### Task statement:
Without including any picture, write out the entries exactly as they stand.

### Information supplied:
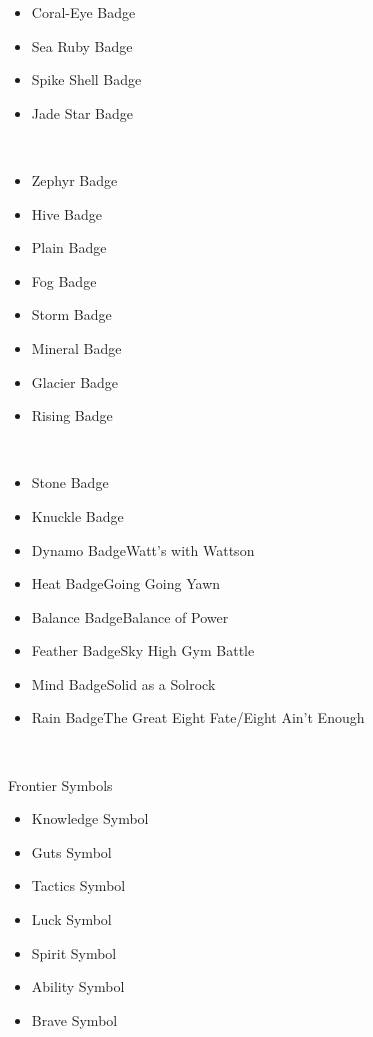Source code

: \documentclass[a4paper,12pt]{article}
\begin{document}
\begin{itemize}
\item Coral-Eye Badge
\item Sea Ruby Badge
\item Spike Shell Badge
\item Jade Star Badge
\end{itemize}\\ \par \vspace{0.5cm}

\begin{itemize}
\item Zephyr Badge
\item Hive Badge
\item Plain Badge
\item Fog Badge
\item Storm Badge
\item Mineral Badge
\item Glacier Badge
\item Rising Badge
\end{itemize}\\ \par \vspace{0.5cm}

\begin{itemize}
\item Stone Badge
\item Knuckle Badge
\item Dynamo BadgeWatt's with Wattson
\item Heat BadgeGoing Going Yawn
\item Balance BadgeBalance of Power
\item Feather BadgeSky High Gym Battle
\item Mind BadgeSolid as a Solrock
\item Rain BadgeThe Great Eight Fate/Eight Ain't Enough
\end{itemize}\\ \par \vspace{0.5cm}

Frontier Symbols\\ \par \vspace{0.5cm}

\begin{itemize}
\item Knowledge Symbol
\item Guts Symbol
\item Tactics Symbol
\item Luck Symbol
\item Spirit Symbol
\item Ability Symbol
\item Brave Symbol
\end{itemize}\\ \par \vspace{0.5cm}
\end{document}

### Output for this task:
Source code

: \documentclass[a4paper,12pt]{article}
\begin{document}
\begin{itemize}
\item Coral-Eye Badge
\item Sea Ruby Badge
\item Spike Shell Badge
\item Jade Star Badge
\end{itemize}\\ \par \vspace{0.5cm}

\begin{itemize}
\item Zephyr Badge
\item Hive Badge
\item Plain Badge
\item Fog Badge
\item Storm Badge
\item Mineral Badge
\item Glacier Badge
\item Rising Badge
\end{itemize}\\ \par \vspace{0.5cm}

\begin{itemize}
\item Stone Badge
\item Knuckle Badge
\item Dynamo BadgeWatt's with Wattson
\item Heat BadgeGoing Going Yawn
\item Balance BadgeBalance of Power
\item Feather BadgeSky High Gym Battle
\item Mind BadgeSolid as a Solrock
\item Rain BadgeThe Great Eight Fate/Eight Ain't Enough
\end{itemize}\\ \par \vspace{0.5cm}

Frontier Symbols\\ \par \vspace{0.5cm}

\begin{itemize}
\item Knowledge Symbol
\item Guts Symbol
\item Tactics Symbol
\item Luck Symbol
\item Spirit Symbol
\item Ability Symbol
\item Brave Symbol
\end{itemize}\\ \par \vspace{0.5cm}
\end{document}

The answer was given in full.